How To Create That Thick Underline Effect?
What is that tall underline effect?
Spoiler Alert... It's Not An Underline.
This could pretty easily be confused with the CSS style, text-decoration-thickness: 5px; etc.
The biggest problem with that is that it’s not really supported on many browsers, so much so that I can’t even test it, call me a browser snob, but I prefer lazy.
What CSS Works?
This is an easy method that can be applied anywhere.
We’re going to create a class that we can pretty much apply to anything on our site.
We could name our class whatever we want, for the sake of this tutorial, I’m going to call mine kcs-text (I’m KC, so…)
My code is going to look like this:
/* —- start text background —- */
box-shadow: inset 0 -.6em #0DBE8A;
/* —- end start text background —- */
A Word About Global CSS
So this is really optional. Padding allows you to add padding to an element in this order: TOP RIGHT BOTTOM LEFT
To make things easy, if we only put the first two numbers it will apply the first one to top and bottom and the second one to right and left.
So, this is adding just a smidge of padding to the right and left of the section so that background doesn’t have a hard cutoff right on the text.
The Box Shadow
The first thing we’re going to add is the inset. This is going to apply the shadow to the inside of the element instead of the outside.

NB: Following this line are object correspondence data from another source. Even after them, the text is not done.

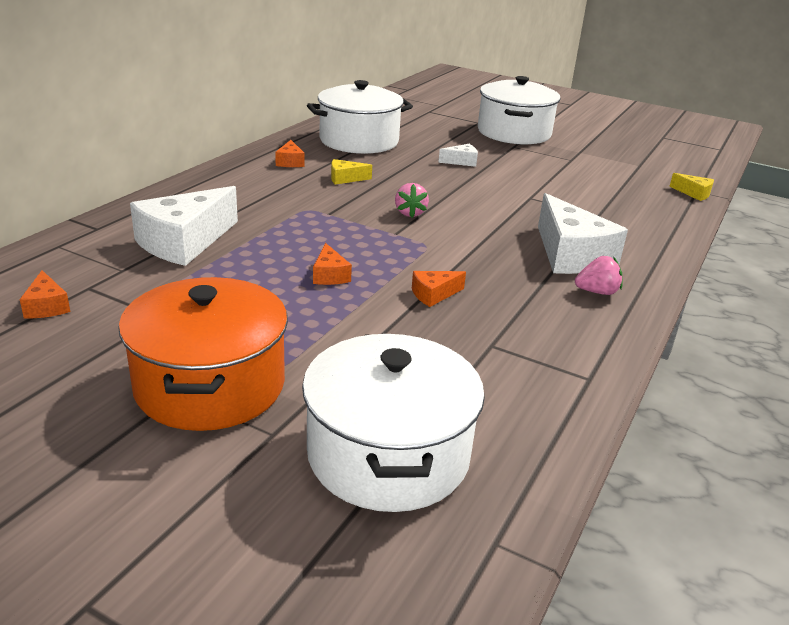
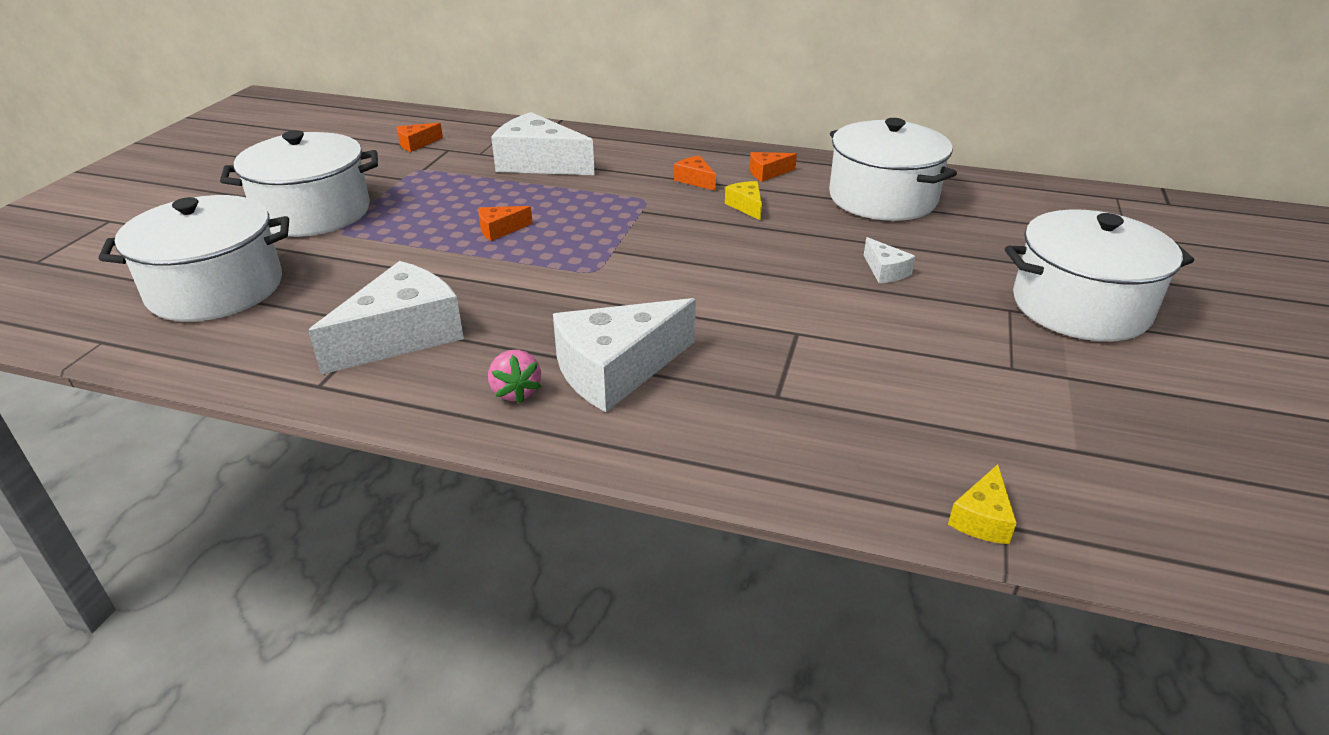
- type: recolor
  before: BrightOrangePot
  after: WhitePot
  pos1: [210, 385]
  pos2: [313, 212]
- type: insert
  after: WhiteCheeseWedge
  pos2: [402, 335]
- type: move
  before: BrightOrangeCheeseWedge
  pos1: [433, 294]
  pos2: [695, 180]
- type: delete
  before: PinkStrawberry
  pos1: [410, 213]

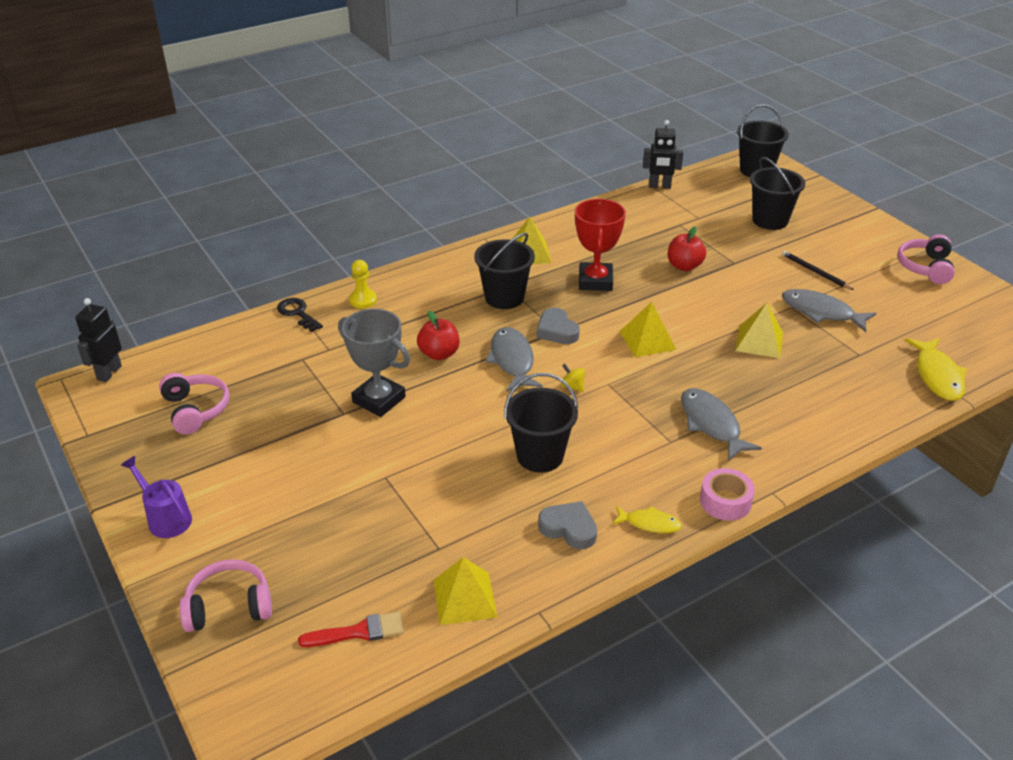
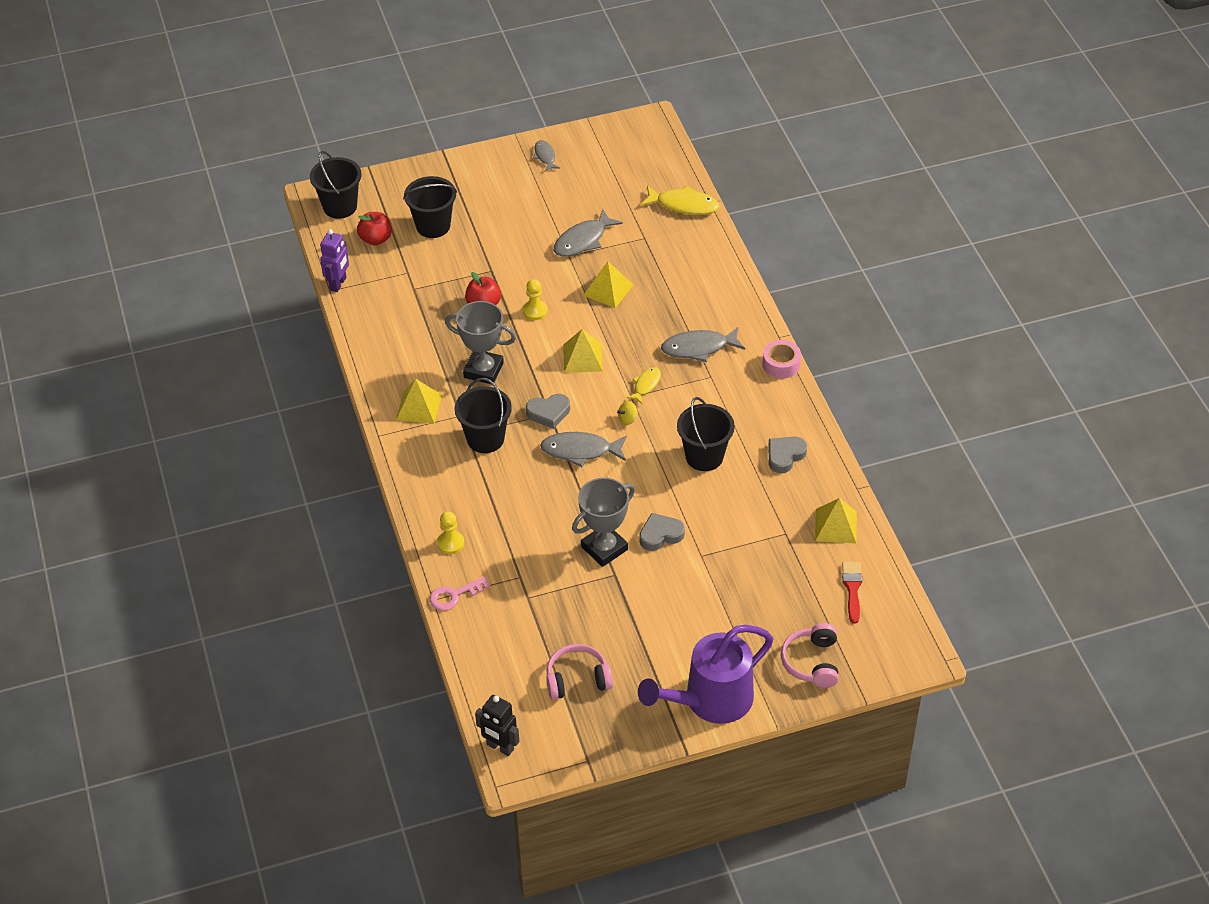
- type: recolor
  before: JetBlackToyRobot
  after: VioletToyRobot
  pos1: [659, 186]
  pos2: [338, 284]
- type: move
  before: ScarletApple
  pos1: [439, 354]
  pos2: [376, 239]
- type: recolor
  before: JetBlackDoorKey
  after: PinkDoorKey
  pos1: [297, 313]
  pos2: [454, 595]
- type: recolor
  before: ScarletAwardCup
  after: AshGreyAwardCup
  pos1: [595, 281]
  pos2: [483, 370]
- type: insert
  after: GoldenPawn
  pos2: [535, 311]
- type: replace
  before: PinkHeadphones
  after: AshGreyToyFish
  pos1: [925, 267]
  pos2: [545, 156]
- type: move
  before: GoldenToyFish
  pos1: [649, 523]
  pos2: [646, 385]
- type: resize
  before: VioletWateringCan
  pos1: [165, 518]
  pos2: [710, 701]
  scale: 1.94
- type: insert
  after: AshGreyLoveHeart
  pos2: [660, 535]
- type: delete
  before: JetBlackWoodenPencil
  pos1: [815, 272]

Next, the box-shadow gives you two numbers to control. The first number is the distance you want your “shadow” to move to the right. It’s designed for you to have a shadow that goes over to the right and down.
The second number is, you guessed it, how far down do you want your “shadow” to go?
There is actually a third number that you could use, and if this were actually a shadow we would.
The third number is the blur amount which gives you that cool faded shadow look.
For our purposes we don’t want that fade, we want a nice solid shape that resembles a thick underline, so we’ll leave that empty.
Finally, we get to pick the color of our background. Be sure to use something that is going to provide a nice contrast with your text, both on and off of the background.
Using Your New Style
So there are a couple of ways we can apply this. We could apply it directly to our element, be it a header, or body text.
The other way we can do this is to put the class on a section of text within a paragraph.
The way we will do this is to add a span around the part of the text we want to add our style to. Then we will assign our class to that span.
Things To Consider
The biggest issue with this is that if you want the underline to be bigger, or a different color, you will need to adjust it in the CSS.
If you want to have different colors or sizes for different elements, just create a separate style for those.
This can get a little tricky if you have a heading with a big bottom. The background will start at the bottom of the element so it will be too low on your text.
You can get around this a few ways. The easiest I’ve found is to just lose the bottom margin or padding. Then you will just add a top margin or padding to the element below it.
Also, this effect will stretch the length of your headline. If your headline is 100% wide you will get something like this:
100% Width Headline
Custom Width Headline
If you want this to only be the length of your headline you will need to set the width.
You can do this by selecting your headline, then Advanced > Position > Width > Custom
So this is a pretty basic way to do this and I know there are a bunch of others, but I’ve found this to be the fastest.
Do you have a better method?
Maybe one that works and starts at the bottom of the text regardless of the bottom margin?